A clone containing the open reading frame of endo-α-D-mannosidase, an enzyme involved in early N-linked oligosaccharide processing, has been isolated from a rat liver λgt11 cDNA library. This was accomplished by a strategy that involved purification of the endomannosidase from rat liver Golgi by ligand affinity chromatography (Hiraizumi, S., Spohr, U., and Spiro, R. G. (1994) J. Biol. Chem. 269, 4697-4700) and preparative electrophoresis, followed by sequence determinations of tryptic peptides. Using degenerate primers based on these sequences, the polymerase chain reaction with rat liver cDNA as a template yielded a 470-base pair product suitable for library screening as well as Northern blot hybridization. EcoRI digestion of the purified λ DNA released a 5.4-kilobase fragment that was amplified in Bluescript II SK(-) vector. Sequence analysis indicated that the deduced open reading frame of the endomannosidase extended from nucleotides 89 to 1441, encoding a protein of 451 amino acids and corresponding to a molecular mass of 52 kDa. Data base searches revealed no homology with any other known protein. When a vector coding for this protein fused to an NH2-terminal peptide containing a polyhistidine region was introduced into Escherichia coli, high levels of the enzyme were expressed upon induction with isopropyl- β-D-thiogalactoside. Purification of the endomannosidase to electrophoretic homogeneity from E. coli lysates was accomplished by Ni2+-chelate and Glcα1→3Man-O-(CH2)8CONH-Affi-Gel ligand chromatographies.
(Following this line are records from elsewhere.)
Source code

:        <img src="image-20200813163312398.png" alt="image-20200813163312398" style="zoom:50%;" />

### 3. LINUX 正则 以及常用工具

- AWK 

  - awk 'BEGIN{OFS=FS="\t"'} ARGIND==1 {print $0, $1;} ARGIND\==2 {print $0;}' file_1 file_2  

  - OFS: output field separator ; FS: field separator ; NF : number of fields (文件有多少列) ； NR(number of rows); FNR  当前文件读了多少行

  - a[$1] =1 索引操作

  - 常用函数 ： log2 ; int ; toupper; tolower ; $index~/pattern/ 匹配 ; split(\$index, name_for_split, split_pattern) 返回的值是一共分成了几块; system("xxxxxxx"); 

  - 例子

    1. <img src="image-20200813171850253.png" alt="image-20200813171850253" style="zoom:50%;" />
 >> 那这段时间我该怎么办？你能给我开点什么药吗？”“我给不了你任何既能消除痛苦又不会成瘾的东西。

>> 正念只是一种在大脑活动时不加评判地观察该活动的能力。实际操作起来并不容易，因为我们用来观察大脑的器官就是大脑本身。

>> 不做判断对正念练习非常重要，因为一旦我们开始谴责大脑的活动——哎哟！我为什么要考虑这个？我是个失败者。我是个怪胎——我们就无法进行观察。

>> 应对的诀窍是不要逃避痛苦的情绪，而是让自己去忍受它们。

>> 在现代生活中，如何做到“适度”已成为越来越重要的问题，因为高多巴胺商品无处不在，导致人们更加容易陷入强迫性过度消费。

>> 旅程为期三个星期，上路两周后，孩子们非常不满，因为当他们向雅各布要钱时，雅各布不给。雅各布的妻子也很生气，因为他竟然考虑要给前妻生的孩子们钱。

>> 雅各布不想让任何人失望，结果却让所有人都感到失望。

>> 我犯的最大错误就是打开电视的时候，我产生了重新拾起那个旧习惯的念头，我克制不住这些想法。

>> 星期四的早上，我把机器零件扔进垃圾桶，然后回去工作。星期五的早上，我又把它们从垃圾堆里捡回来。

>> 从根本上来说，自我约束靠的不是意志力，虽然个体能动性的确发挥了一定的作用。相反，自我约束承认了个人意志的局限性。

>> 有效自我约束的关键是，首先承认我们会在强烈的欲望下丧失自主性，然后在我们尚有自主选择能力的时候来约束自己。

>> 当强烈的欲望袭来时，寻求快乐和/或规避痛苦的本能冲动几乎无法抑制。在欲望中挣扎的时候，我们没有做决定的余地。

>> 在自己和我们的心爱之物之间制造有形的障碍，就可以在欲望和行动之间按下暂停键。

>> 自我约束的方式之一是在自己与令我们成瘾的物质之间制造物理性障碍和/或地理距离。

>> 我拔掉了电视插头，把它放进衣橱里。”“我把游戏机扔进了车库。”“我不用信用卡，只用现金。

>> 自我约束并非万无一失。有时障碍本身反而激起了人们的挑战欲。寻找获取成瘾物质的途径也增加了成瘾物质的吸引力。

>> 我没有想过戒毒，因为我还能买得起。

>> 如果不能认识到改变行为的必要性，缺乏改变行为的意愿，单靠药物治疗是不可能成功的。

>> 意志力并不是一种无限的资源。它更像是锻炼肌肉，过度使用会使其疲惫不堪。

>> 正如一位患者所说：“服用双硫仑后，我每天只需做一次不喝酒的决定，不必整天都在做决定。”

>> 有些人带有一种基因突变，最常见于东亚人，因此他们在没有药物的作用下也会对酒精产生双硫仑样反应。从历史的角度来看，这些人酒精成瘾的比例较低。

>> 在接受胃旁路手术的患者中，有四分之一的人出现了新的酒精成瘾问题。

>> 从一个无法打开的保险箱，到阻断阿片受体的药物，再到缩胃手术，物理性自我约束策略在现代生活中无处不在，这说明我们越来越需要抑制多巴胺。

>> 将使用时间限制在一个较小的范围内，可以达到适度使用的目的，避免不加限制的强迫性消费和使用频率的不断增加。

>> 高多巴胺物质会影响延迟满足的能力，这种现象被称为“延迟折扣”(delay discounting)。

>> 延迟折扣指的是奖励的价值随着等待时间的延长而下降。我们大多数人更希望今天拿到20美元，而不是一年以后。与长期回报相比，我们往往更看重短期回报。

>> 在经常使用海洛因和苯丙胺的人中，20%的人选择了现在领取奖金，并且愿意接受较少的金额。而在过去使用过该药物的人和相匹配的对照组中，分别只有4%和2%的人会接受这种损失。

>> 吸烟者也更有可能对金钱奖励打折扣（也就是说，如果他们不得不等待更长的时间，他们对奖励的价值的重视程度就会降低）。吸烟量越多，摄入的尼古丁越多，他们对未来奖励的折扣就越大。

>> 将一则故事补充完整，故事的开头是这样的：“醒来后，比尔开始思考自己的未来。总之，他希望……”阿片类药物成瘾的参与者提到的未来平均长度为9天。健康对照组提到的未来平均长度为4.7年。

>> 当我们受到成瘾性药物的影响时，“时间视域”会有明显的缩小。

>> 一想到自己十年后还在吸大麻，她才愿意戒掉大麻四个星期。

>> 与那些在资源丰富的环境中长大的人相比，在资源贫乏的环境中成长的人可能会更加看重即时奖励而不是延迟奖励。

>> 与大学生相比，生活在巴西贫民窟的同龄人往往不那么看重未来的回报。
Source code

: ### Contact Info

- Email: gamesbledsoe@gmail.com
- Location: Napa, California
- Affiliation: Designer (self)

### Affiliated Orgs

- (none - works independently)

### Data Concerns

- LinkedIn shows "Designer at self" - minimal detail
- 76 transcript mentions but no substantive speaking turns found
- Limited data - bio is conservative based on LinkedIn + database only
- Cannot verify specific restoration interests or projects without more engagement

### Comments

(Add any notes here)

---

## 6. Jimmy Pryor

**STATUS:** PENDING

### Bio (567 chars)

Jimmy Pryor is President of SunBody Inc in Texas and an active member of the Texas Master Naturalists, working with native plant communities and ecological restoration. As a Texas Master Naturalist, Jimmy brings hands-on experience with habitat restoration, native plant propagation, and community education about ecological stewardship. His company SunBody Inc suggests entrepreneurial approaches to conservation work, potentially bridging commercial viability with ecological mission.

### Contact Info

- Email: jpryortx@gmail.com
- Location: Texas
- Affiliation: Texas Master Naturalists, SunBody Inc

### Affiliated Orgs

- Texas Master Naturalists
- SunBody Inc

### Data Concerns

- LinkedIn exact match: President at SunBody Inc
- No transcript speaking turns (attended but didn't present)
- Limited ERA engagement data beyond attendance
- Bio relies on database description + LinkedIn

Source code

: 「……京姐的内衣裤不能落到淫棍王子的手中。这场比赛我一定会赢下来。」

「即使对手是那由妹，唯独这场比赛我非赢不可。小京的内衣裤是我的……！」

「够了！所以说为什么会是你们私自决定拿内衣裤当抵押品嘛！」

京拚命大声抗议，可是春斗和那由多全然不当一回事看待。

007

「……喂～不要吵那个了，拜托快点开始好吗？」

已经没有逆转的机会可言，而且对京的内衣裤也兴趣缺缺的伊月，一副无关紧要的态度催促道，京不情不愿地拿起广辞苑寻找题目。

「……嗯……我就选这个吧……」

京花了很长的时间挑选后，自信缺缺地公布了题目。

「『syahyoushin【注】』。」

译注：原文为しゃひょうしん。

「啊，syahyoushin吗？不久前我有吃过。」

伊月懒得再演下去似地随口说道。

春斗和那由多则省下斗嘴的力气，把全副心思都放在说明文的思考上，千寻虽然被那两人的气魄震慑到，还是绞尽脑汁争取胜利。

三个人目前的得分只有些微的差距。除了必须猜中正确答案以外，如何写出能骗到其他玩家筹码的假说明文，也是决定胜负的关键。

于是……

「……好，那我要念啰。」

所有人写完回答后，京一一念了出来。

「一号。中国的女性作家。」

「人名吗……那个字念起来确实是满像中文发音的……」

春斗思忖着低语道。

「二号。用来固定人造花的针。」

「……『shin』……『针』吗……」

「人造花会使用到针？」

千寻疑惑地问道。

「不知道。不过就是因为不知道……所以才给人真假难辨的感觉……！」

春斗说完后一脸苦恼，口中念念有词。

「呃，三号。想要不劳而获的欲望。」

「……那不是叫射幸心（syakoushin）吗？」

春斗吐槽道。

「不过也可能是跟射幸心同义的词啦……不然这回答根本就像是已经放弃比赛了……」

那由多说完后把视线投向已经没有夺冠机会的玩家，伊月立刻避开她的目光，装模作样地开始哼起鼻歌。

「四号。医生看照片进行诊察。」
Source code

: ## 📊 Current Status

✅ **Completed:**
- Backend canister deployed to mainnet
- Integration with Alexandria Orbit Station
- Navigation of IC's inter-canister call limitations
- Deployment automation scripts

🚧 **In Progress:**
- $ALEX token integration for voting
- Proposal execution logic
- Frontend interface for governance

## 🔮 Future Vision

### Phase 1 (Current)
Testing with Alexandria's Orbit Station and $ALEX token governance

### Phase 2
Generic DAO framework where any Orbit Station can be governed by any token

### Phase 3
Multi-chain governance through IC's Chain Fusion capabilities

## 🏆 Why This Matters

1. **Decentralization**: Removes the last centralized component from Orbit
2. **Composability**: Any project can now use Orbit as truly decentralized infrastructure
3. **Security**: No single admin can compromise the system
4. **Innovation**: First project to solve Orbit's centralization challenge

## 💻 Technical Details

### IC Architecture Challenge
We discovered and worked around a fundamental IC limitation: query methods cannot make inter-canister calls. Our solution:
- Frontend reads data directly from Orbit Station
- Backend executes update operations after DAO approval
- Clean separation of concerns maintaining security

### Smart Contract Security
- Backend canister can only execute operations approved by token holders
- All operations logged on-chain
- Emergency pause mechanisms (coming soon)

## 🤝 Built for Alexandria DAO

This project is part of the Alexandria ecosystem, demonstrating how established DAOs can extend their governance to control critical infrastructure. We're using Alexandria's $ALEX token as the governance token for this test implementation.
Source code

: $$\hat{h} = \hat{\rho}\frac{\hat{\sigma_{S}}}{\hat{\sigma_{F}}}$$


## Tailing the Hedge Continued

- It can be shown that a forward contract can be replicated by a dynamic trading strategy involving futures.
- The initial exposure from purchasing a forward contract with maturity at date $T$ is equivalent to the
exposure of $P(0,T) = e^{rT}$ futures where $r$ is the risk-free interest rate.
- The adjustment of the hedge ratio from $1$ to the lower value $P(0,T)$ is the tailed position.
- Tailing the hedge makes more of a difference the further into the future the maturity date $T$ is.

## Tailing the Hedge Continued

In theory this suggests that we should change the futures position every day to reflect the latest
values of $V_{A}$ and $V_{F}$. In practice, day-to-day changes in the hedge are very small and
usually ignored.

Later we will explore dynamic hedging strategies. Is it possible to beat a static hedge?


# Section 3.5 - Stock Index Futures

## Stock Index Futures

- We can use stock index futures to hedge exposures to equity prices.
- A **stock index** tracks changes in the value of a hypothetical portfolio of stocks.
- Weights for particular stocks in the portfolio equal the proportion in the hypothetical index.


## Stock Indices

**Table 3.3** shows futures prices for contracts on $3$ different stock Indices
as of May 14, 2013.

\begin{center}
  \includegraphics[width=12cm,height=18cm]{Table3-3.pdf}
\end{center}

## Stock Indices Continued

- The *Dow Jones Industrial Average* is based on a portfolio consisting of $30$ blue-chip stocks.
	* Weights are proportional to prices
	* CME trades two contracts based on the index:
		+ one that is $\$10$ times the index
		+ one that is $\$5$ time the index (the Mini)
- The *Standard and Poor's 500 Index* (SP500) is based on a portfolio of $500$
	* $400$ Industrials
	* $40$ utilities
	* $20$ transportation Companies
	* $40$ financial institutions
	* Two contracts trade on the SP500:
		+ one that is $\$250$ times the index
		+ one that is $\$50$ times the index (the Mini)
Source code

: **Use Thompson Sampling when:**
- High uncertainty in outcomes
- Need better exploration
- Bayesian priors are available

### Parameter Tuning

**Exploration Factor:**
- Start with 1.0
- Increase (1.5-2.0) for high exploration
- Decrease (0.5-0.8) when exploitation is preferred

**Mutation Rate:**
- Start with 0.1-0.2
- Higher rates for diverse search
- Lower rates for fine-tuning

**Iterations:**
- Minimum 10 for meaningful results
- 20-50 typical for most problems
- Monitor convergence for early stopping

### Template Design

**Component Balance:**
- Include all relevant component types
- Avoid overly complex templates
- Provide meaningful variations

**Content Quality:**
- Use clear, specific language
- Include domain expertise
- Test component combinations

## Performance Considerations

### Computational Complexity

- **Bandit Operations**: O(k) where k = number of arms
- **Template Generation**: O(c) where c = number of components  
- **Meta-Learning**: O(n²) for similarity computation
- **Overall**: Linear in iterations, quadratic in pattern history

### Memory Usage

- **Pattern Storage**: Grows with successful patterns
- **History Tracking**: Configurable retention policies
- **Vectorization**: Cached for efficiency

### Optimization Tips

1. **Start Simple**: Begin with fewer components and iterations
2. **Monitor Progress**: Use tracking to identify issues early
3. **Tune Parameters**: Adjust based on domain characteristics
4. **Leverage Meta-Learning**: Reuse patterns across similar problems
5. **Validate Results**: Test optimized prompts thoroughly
Polyclonal antibodies raised against this protein reacted with Golgi endomannosidase. By both immunoblotting and silver staining, the purified E. coli-expressed enzyme was approximately 8 kDa smaller than anticipated from the open reading frame; timed induction studies indicated that this was due to scission of the enzyme's COOH-terminal end by host cell proteases. All rat tissues examined demonstrated mRNA levels (4.9-kilobase message) for the endomannosidase that correlated well with their enzyme activity.